____ Task data

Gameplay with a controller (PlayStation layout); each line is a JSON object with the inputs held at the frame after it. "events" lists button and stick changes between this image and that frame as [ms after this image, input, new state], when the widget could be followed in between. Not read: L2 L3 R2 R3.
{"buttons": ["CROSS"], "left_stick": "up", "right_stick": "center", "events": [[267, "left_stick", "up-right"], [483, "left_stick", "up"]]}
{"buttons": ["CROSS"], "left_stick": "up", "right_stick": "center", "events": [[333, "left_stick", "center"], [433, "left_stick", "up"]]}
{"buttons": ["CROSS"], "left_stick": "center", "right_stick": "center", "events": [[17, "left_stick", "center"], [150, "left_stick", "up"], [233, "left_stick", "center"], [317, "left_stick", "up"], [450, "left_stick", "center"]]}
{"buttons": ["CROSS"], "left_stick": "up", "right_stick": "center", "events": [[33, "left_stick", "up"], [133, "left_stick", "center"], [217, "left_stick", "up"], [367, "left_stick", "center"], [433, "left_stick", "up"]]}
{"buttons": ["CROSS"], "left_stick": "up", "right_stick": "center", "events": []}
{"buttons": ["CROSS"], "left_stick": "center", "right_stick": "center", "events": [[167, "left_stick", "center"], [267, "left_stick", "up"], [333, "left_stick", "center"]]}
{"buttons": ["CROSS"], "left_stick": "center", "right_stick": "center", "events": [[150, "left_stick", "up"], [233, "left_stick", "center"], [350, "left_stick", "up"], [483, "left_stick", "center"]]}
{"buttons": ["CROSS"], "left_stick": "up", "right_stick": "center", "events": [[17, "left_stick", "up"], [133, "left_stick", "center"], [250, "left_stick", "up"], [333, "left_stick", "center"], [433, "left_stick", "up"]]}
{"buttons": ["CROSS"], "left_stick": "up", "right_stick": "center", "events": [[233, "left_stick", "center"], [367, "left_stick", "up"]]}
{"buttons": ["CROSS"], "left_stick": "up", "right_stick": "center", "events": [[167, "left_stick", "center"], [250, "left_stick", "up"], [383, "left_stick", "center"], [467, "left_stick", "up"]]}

________

This exercise requires that all of the entries be repeated exactly.

**Exercise answer**
Gameplay with a controller (PlayStation layout); each line is a JSON object with the inputs held at the frame after it. "events" lists button and stick changes between this image and that frame as [ms after this image, input, new state], when the widget could be followed in between. Not read: L2 L3 R2 R3.
{"buttons": ["CROSS"], "left_stick": "up", "right_stick": "center", "events": [[267, "left_stick", "up-right"], [483, "left_stick", "up"]]}
{"buttons": ["CROSS"], "left_stick": "up", "right_stick": "center", "events": [[333, "left_stick", "center"], [433, "left_stick", "up"]]}
{"buttons": ["CROSS"], "left_stick": "center", "right_stick": "center", "events": [[17, "left_stick", "center"], [150, "left_stick", "up"], [233, "left_stick", "center"], [317, "left_stick", "up"], [450, "left_stick", "center"]]}
{"buttons": ["CROSS"], "left_stick": "up", "right_stick": "center", "events": [[33, "left_stick", "up"], [133, "left_stick", "center"], [217, "left_stick", "up"], [367, "left_stick", "center"], [433, "left_stick", "up"]]}
{"buttons": ["CROSS"], "left_stick": "up", "right_stick": "center", "events": []}
{"buttons": ["CROSS"], "left_stick": "center", "right_stick": "center", "events": [[167, "left_stick", "center"], [267, "left_stick", "up"], [333, "left_stick", "center"]]}
{"buttons": ["CROSS"], "left_stick": "center", "right_stick": "center", "events": [[150, "left_stick", "up"], [233, "left_stick", "center"], [350, "left_stick", "up"], [483, "left_stick", "center"]]}
{"buttons": ["CROSS"], "left_stick": "up", "right_stick": "center", "events": [[17, "left_stick", "up"], [133, "left_stick", "center"], [250, "left_stick", "up"], [333, "left_stick", "center"], [433, "left_stick", "up"]]}
{"buttons": ["CROSS"], "left_stick": "up", "right_stick": "center", "events": [[233, "left_stick", "center"], [367, "left_stick", "up"]]}
{"buttons": ["CROSS"], "left_stick": "up", "right_stick": "center", "events": [[167, "left_stick", "center"], [250, "left_stick", "up"], [383, "left_stick", "center"], [467, "left_stick", "up"]]}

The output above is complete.